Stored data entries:
-*-

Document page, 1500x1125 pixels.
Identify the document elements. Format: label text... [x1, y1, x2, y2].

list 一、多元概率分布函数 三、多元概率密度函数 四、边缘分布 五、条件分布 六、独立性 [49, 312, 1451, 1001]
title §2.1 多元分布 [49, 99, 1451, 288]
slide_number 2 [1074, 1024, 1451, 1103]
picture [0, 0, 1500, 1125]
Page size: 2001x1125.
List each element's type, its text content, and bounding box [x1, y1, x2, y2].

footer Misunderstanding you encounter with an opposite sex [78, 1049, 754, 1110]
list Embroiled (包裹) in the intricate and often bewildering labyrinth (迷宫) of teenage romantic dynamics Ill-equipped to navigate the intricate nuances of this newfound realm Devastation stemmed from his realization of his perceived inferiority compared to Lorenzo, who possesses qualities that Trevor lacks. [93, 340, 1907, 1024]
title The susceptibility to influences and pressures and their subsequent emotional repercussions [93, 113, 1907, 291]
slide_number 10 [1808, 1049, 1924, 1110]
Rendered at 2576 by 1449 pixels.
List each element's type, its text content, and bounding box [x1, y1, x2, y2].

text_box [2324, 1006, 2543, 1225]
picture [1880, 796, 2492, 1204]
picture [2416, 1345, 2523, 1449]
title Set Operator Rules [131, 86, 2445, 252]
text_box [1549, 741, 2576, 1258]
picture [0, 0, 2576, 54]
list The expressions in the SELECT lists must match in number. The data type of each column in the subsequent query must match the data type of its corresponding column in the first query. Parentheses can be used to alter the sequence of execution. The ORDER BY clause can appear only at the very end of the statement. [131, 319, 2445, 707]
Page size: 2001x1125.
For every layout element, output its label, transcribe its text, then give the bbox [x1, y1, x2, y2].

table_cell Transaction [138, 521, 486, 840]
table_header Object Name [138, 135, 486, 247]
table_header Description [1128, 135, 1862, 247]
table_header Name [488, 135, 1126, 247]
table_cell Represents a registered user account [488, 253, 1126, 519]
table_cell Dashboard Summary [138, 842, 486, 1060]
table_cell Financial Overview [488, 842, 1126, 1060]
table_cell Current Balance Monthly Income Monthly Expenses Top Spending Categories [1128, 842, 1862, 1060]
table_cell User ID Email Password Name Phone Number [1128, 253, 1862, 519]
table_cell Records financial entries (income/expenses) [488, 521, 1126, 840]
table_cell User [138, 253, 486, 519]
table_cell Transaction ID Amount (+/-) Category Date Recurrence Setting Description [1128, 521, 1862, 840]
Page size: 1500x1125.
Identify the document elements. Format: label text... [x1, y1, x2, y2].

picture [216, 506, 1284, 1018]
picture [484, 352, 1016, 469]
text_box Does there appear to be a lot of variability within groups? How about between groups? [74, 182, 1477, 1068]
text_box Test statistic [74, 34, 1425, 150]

-*-

§ Required action
All of the entries above must be output word for word.

§ Task result
Document page, 1500x1125 pixels.
Identify the document elements. Format: label text... [x1, y1, x2, y2].

list 一、多元概率分布函数 三、多元概率密度函数 四、边缘分布 五、条件分布 六、独立性 [49, 312, 1451, 1001]
title §2.1 多元分布 [49, 99, 1451, 288]
slide_number 2 [1074, 1024, 1451, 1103]
picture [0, 0, 1500, 1125]
Page size: 2001x1125.
List each element's type, its text content, and bounding box [x1, y1, x2, y2].

footer Misunderstanding you encounter with an opposite sex [78, 1049, 754, 1110]
list Embroiled (包裹) in the intricate and often bewildering labyrinth (迷宫) of teenage romantic dynamics Ill-equipped to navigate the intricate nuances of this newfound realm Devastation stemmed from his realization of his perceived inferiority compared to Lorenzo, who possesses qualities that Trevor lacks. [93, 340, 1907, 1024]
title The susceptibility to influences and pressures and their subsequent emotional repercussions [93, 113, 1907, 291]
slide_number 10 [1808, 1049, 1924, 1110]
Rendered at 2576 by 1449 pixels.
List each element's type, its text content, and bounding box [x1, y1, x2, y2].

text_box [2324, 1006, 2543, 1225]
picture [1880, 796, 2492, 1204]
picture [2416, 1345, 2523, 1449]
title Set Operator Rules [131, 86, 2445, 252]
text_box [1549, 741, 2576, 1258]
picture [0, 0, 2576, 54]
list The expressions in the SELECT lists must match in number. The data type of each column in the subsequent query must match the data type of its corresponding column in the first query. Parentheses can be used to alter the sequence of execution. The ORDER BY clause can appear only at the very end of the statement. [131, 319, 2445, 707]
Page size: 2001x1125.
For every layout element, output its label, transcribe its text, then give the bbox [x1, y1, x2, y2].

table_cell Transaction [138, 521, 486, 840]
table_header Object Name [138, 135, 486, 247]
table_header Description [1128, 135, 1862, 247]
table_header Name [488, 135, 1126, 247]
table_cell Represents a registered user account [488, 253, 1126, 519]
table_cell Dashboard Summary [138, 842, 486, 1060]
table_cell Financial Overview [488, 842, 1126, 1060]
table_cell Current Balance Monthly Income Monthly Expenses Top Spending Categories [1128, 842, 1862, 1060]
table_cell User ID Email Password Name Phone Number [1128, 253, 1862, 519]
table_cell Records financial entries (income/expenses) [488, 521, 1126, 840]
table_cell User [138, 253, 486, 519]
table_cell Transaction ID Amount (+/-) Category Date Recurrence Setting Description [1128, 521, 1862, 840]
Page size: 1500x1125.
Identify the document elements. Format: label text... [x1, y1, x2, y2].

picture [216, 506, 1284, 1018]
picture [484, 352, 1016, 469]
text_box Does there appear to be a lot of variability within groups? How about between groups? [74, 182, 1477, 1068]
text_box Test statistic [74, 34, 1425, 150]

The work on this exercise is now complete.